-- Supplied data follows --

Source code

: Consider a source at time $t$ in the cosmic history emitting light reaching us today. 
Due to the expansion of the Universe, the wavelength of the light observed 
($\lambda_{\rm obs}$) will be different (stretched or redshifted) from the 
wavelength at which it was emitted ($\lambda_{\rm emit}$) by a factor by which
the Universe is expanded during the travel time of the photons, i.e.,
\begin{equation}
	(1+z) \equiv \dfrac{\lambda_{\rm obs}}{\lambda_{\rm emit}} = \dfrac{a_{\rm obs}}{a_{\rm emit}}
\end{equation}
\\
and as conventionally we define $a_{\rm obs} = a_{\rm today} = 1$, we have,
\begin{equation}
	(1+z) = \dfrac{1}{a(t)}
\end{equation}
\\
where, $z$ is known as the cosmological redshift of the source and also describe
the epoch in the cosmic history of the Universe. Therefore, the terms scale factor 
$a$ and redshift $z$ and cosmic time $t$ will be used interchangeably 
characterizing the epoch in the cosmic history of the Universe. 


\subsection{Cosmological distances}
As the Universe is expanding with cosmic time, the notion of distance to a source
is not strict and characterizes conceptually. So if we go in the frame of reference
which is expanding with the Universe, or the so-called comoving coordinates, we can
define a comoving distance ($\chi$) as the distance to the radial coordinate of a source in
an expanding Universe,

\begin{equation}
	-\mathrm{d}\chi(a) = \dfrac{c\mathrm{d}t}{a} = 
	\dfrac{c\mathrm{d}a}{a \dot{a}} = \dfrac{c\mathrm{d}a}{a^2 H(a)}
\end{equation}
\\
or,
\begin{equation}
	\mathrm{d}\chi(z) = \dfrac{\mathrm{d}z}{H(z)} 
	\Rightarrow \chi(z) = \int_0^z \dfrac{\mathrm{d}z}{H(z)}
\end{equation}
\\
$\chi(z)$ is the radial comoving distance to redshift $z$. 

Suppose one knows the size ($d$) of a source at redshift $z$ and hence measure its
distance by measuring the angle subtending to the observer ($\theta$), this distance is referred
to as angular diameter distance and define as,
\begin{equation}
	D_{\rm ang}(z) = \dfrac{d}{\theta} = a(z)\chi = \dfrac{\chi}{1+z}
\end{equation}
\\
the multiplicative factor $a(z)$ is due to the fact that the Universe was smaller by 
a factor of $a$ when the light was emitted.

-- Supplied data concluded --

After reading each line of the data, give only the number of lines that include the word "will".

**Expected output**
2